— А вот здесь, вы глубоко ошибаетесь дружище, впрочем, как и все англичане, — торжественно изрек Черчилль. — Воевать с русскими будут немцы, а мы только будем помогать им бороться с коммунистическим игом! Сдавшиеся к нам в плен соединения вермахта, по моему тайному приказу, все ещё не разоружены. Все они находятся в полевых лагерях и проходят постоянную военную подготовку. Представьте, 700 тысяч человек стоят с винтовкой у ноги и только и ждут приказа идти в бой против русских. И смею вас заверить, они будут драться за свои города и близких ничуть не хуже, а возможно и лучше, чем они дрались при Адольфе.
— Браво, браво. Такого нестандартного хода никто из наших дорогих союзников наверняка не ожидает. Снимаю шляпу перед вашим талантом Уинстон. Очень сильный ход, способный оказаться решающим аргументом, в споре за Польшу, — негромко похлопал в ладоши Стэмплтон. Серые глаза оппонента быстро забегали в поиске изъяна конструкции, и вскоре он был найден. Старина Чарльз также не был новичком в политике.
— Все, что вы мне изложили — прекрасно. Я вижу только одну слабую сторону вашего плана — это Трумэн. Мне приходилось встречаться с ним в сорок втором, в Квебеке, и он оставил не совсем приятное впечатление. В отличие от Рузвельта, всегда оставлявшего оппоненту путь к почетному отступлению, Трумэн действует ограниченно прямолинейно, если не сказать хамски. Типичный ковбой конца прошлого века, который сначала стреляет, а затем смотрит, в кого он выстрелил. Такой человек может взбрыкнуть в самый ответственный момент, не столько из-за политического разногласия, сколько из собственной вредности и гонора.
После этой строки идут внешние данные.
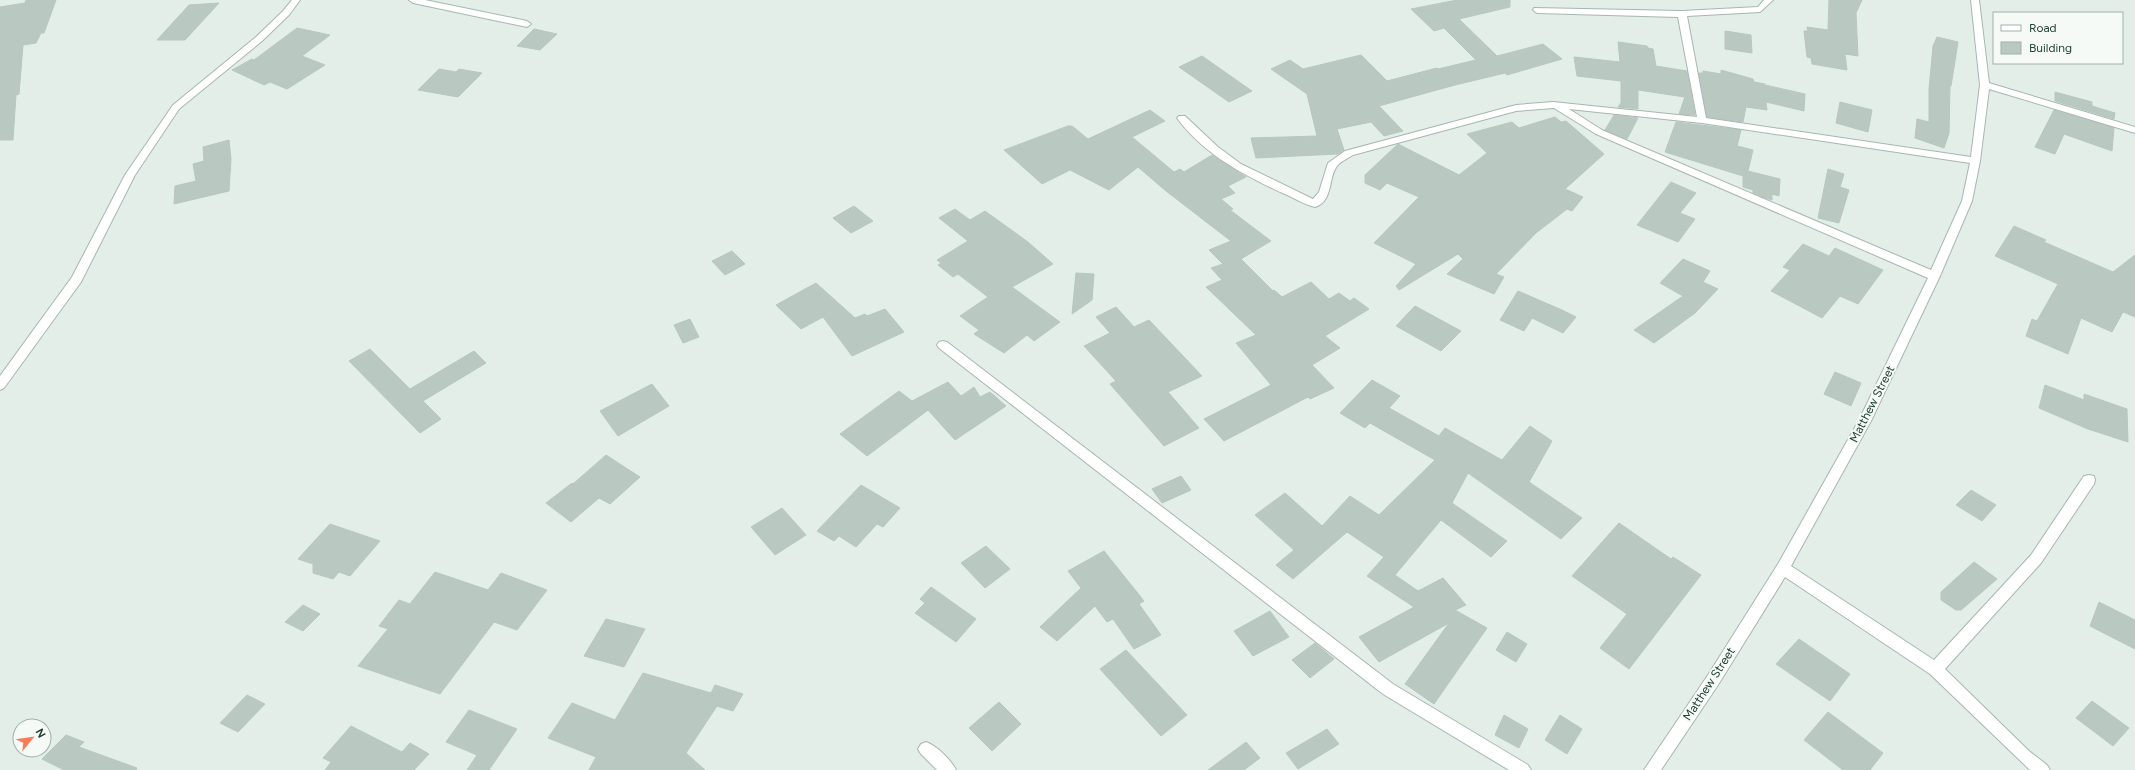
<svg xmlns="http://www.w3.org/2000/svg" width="2135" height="770" font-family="Figtree,sans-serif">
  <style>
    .building { fill: #b9c9c2; stroke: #b5c8c0 }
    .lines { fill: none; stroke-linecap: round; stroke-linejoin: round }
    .minor-casing { stroke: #a6b7b0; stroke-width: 2 }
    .minor { fill: #fff; fill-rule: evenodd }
    .labels { text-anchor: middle; stroke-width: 4; stroke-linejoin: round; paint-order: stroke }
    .street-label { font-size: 12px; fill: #224138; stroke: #f5faf7 }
  </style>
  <rect width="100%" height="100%" fill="#e4eee9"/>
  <g class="building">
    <polygon points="26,0 56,0 44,33 41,33 36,43 23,45 19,94 16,95 13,140 0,140 0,7 25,3"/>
    <polygon points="1457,0 1510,0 1510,7 1459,19 1497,56 1543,44 1562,59 1507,75 1505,73 1455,85 1379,106 1403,131 1384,136 1371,122 1337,129 1344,150 1338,154 1256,158 1251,138 1317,136 1307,94 1271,69 1290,60 1303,69 1361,55 1387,81 1437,68 1438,69 1476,60 1444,28 1434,31 1411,9"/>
    <polygon points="1829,0 1862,0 1856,13 1858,56 1845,54 1847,70 1812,64 1811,58 1807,57 1804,31 1808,31 1807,27 1828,30"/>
    <polygon points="219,3 185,40 157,40 189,5"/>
    <polygon points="297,28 330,35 302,56 325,65 287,89 270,82 264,85 232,70 252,59 254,60"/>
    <polygon points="534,29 557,34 540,50 517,46"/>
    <polygon points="1725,31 1751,35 1752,53 1725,49"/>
    <polygon points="1937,37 1958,42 1951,86 1950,86 1949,133 1944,148 1915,138 1917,119 1929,122 1929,89 1933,46"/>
    <polygon points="1618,42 1647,46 1648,48 1653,49 1656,66 1687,71 1695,115 1679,114 1685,97 1638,90 1638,109 1618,107 1621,103 1621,81 1577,76 1574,57 1620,62"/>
    <polygon points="1202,56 1252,91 1229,102 1179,67"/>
    <polygon points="439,69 456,72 459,69 482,73 458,97 418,90"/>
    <polygon points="1721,70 1753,79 1754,82 1765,84 1765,85 1805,94 1804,111 1766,102 1767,110 1746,107 1743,122 1707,117 1699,73 1703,73 1703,71 1721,74"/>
    <polygon points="2055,92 2092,102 2092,106 2115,113 2114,119 2055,101"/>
    <polygon points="1840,102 1872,110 1868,132 1836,123"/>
    <polygon points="1150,110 1165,121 1132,137 1174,172 1180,169 1184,172 1212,155 1246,177 1228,186 1235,193 1221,199 1233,209 1230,210 1271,241 1241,259 1273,291 1274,290 1282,297 1311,282 1329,299 1339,293 1350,301 1354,298 1369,309 1325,336 1340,348 1312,365 1334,388 1310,399 1308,397 1224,441 1204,419 1271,385 1236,343 1256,335 1206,287 1222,280 1211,268 1223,264 1209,250 1231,241 1166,191 1138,167 1109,190 1070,170 1042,184 1004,150 1068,126 1072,126 1088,139"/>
    <polygon points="2054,110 2114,128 2112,151 2064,134 2055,154 2035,147"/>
    <polygon points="1614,115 1638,118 1627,139 1605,130"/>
    <polygon points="1555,117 1561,122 1566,121 1604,154 1565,189 1583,197 1572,211 1567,209 1536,233 1496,274 1504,277 1494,294 1447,274 1463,259 1458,254 1399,290 1396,286 1416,264 1374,243 1419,197 1387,183 1380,190 1365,183 1365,175 1398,144 1459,175 1487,153 1467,134 1512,122 1519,128"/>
    <polygon points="1676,122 1741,130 1737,146 1753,150 1748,171 1780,179 1779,196 1772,194 1772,200 1765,198 1753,193 1753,190 1743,187 1743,176 1665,152"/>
    <polygon points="229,140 231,159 229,191 174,204 175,186 196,181 193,164 204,161 203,147"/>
    <polygon points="1828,169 1844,174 1840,187 1849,190 1839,223 1818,218"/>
    <polygon points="1671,182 1696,193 1680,213 1695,219 1678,242 1637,225"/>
    <polygon points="854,206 873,221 851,233 833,218"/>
    <polygon points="955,209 970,220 985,211 1028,242 1053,264 1012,287 1060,322 1034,341 1027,335 1004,353 974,334 979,330 960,316 988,297 958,274 953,277 938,265 941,263 937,260 968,241 939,218"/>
    <polygon points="2014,226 2046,240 2044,242 2113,272 2135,255 2135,317 2123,312 2112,332 2081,318 2068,354 2026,336 2032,319 2037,321 2058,284 1995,256"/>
    <polygon points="1803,244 1829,256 1835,248 1883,270 1858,304 1840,296 1822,318 1771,291 1790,270 1783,267"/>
    <polygon points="732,251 745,264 725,275 712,261"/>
    <polygon points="1683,259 1710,271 1703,282 1718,289 1695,313 1654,343 1634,330 1683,296 1660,283"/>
    <polygon points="1076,273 1094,274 1092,300 1072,314"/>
    <polygon points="816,283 855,318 865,314 867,316 885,309 904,332 852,356 823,317 801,329 776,305"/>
    <polygon points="1518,291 1562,310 1576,317 1563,333 1532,318 1524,331 1500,320"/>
    <polygon points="1415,306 1461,331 1441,351 1396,326"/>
    <polygon points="1116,307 1134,327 1149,320 1202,376 1168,392 1199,428 1164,446 1110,384 1116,381 1084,346 1110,333 1096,317"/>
    <polygon points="690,319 699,337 683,343 674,325"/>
    <polygon points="370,349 410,389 474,351 486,363 423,401 441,419 420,433 349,361"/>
    <polygon points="1835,372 1861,383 1851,406 1824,394"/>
    <polygon points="1372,380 1400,396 1389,408 1439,436 1445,428 1502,460 1530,426 1552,441 1529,482 1582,518 1561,539 1468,473 1452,503 1507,541 1491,557 1441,520 1395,575 1418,591 1443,578 1466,605 1455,610 1487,628 1434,704 1405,684 1449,623 1379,662 1359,637 1414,607 1367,576 1384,557 1347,532 1293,579 1276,565 1294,550 1255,515 1285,493 1322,526 1350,496 1379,515 1435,460 1370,423 1365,428 1340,413"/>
    <polygon points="948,382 961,396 974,387 980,397 990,392 1006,406 955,440 928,410 867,456 840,434 899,391 912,401"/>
    <polygon points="652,384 669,406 618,436 600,411"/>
    <polygon points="2045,385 2084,400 2084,394 2127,409 2128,442 2088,429 2039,408"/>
    <polygon points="606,455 640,477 610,504 599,498 571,522 546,503 572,483 573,484"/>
    <polygon points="1181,476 1191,490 1162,503 1152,489"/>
    <polygon points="861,485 900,508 883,527 877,524 856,547 839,536 834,541 817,531"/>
    <polygon points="1971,490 1996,505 1982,521 1956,505"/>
    <polygon points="782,508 806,535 775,555 751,527"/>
    <polygon points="1619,523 1671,559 1673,557 1701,575 1629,669 1600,648 1627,614 1572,576"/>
    <polygon points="330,524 380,541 350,576 339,572 333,579 313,573 313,564 298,559"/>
    <polygon points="986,546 1010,569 985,588 961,563"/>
    <polygon points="1104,551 1144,601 1139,604 1161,635 1134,649 1113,619 1107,622 1095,606 1057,641 1040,627 1081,588 1068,571"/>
    <polygon points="1974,562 1997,579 1961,610 1956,610 1941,600 1941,592"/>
    <polygon points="435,572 488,590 501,573 547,590 517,630 494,622 440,694 358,666 388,629 379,626 399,600 410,604"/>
    <polygon points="931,587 976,619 956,642 915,613 925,603 920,599"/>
    <polygon points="2099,602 2135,620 2135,649 2090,626"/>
    <polygon points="303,605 320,614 303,631 285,622"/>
    <polygon points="1270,611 1289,637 1253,656 1234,631"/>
    <polygon points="606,619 645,629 624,667 584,656"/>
    <polygon points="1507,632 1527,644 1516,662 1496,650"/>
    <polygon points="1799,639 1850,674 1830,701 1776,664"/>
    <polygon points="1315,643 1334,659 1310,678 1292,660"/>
    <polygon points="1126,650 1187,715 1161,736 1100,669"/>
    <polygon points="643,673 711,693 715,685 743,694 733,711 717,706 686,753 705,770 589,770 596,757 548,738 572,703 615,720"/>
    <polygon points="247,695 265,704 238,732 220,723"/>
    <polygon points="2092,701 2129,728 2113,746 2076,718"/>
    <polygon points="999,702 1021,724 992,751 969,728"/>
    <polygon points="469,710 517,729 489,770 467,770 477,755 446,742"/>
    <polygon points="1828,712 1883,753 1870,770 1843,770 1804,740"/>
    <polygon points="1504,715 1528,729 1519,748 1495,735"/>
    <polygon points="1560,715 1582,729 1567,754 1545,740"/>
    <polygon points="351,726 402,752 410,743 429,754 414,770 325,770 331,762 323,758"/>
    <polygon points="1327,729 1339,744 1298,769 1286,753"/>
    <polygon points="66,735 84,742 79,747 137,768 136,770 64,770 42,759"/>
    <polygon points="1246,742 1260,758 1244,770 1208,770"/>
  </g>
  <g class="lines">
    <g class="minor-casing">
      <g id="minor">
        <polygon points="292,0 300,0 289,15 262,41 179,109 135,175 81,282 4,388 0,390 0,376 72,277 125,175 173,105 256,37 283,11"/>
        <polygon points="409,0 425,0 527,21 531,24 527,27 413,3"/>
        <path d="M1764 0H1773L1760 12 1687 16 1706 118 1971 157 1980 85 1971 0H1979L1989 83 2135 127V133L1989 89 1980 161 1972 201 1940 276 1871 421 1791 566 1934 660 2031 555 2084 476 2089 475 2094 476 2095 480 2094 484 2041 563 1945 669 2029 751 2047 765 2050 770H2030L1930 674 1785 577 1718 685 1661 770H1644L1708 675 1778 564 1859 420 1928 278 1596 134 1554 108 1516 111 1353 155C1348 158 1340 162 1337 166 1328 178 1333 202 1315 207 1305 205 1296 199 1287 195 1247 177 1204 155 1177 118L1179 116H1185L1218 147 1241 164 1313 199 1319 192 1328 163 1345 151 1516 105 1553 102 1697 117 1678 17 1537 13 1533 10 1534 8 1682 11 1758 7ZM1569 109 1702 123 1970 163 1962 201 1931 270 1602 130Z"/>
        <polygon points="943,341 947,342 1393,684 1528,765 1531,770 1509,770 1383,694 939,348 937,345 939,342"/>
        <path d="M926 742C937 746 951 760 956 770H937L921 754 918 749 921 744Z"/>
      </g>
    </g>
    <use href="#minor" class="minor"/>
  </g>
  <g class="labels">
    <g class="street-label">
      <text transform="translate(1872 404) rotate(-63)" y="4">Matthew Street</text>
      <text transform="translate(1709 684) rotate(-57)" y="4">Matthew Street</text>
    </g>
  </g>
  <rect x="1993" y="12" width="130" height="52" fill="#f5faf7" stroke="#a1b0ab"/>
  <rect x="2001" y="25" width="20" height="6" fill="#ffffff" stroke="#a1b0ab"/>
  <text x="2029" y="32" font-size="12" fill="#224138">Road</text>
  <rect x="2001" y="42" width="20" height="12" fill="#b9c9c2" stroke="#a1b0ab"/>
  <text x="2029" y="52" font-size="12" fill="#224138">Building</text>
  <g transform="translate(32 738) rotate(61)"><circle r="19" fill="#f5faf7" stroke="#a1b0ab"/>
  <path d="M0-3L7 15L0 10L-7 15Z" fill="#f97c57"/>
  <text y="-6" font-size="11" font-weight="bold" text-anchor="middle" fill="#224138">N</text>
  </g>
</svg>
— Мне всегда нравилась ваша проницательность, Чарльз. Гарри Трумэн действительно может преподнести нам немало неприятных подарков, тем более он считает себя непревзойденным специалистом в области международной политики, да и в ведении войны. Но я уже принял определенные меры. Завтра у меня встреча со Старбеком и Кэнингемом. У них имеются хорошие связи с теми, кто финансировал предвыборную кампанию мистера Трумэна и, следовательно, имеют рычаги влияние на него. Без их денег он никогда бы не стал президентом Америки, — многозначительно сказал Черчилль и Стэмплтон был вынужден согласиться с ним. — Думаю, янки заинтересует предложение получить большую часть германского пирога с тарелки Сталина. Нам будет вполне достаточно северного побережья Германии, при полном господстве наших войск во всей Польше.
— Не могу сказать, что я в полном восторге от ваших новых идей, Уинстон, но вынужден признать, что исполнение их пойдет на пользу интересам британской нации, — вынес свой вердикт Стэмплтон.
— Ещё как пойдет! — горячо заверил его Черчилль. — Нужно только действовать решительно, без всяких колебаний и тогда мы надолго отобьем у мистера Сталина желание совать свой нос в европейские дела.
Когда гость покинул кабинет премьера, изнывающий от жажды Черчилль, налил в стакан бренди и торопливо отпил из него глоток. Затем подошел к каминной полке и устремил пытливый взгляд в небольшой портрет, стоявший там в скромной рамке.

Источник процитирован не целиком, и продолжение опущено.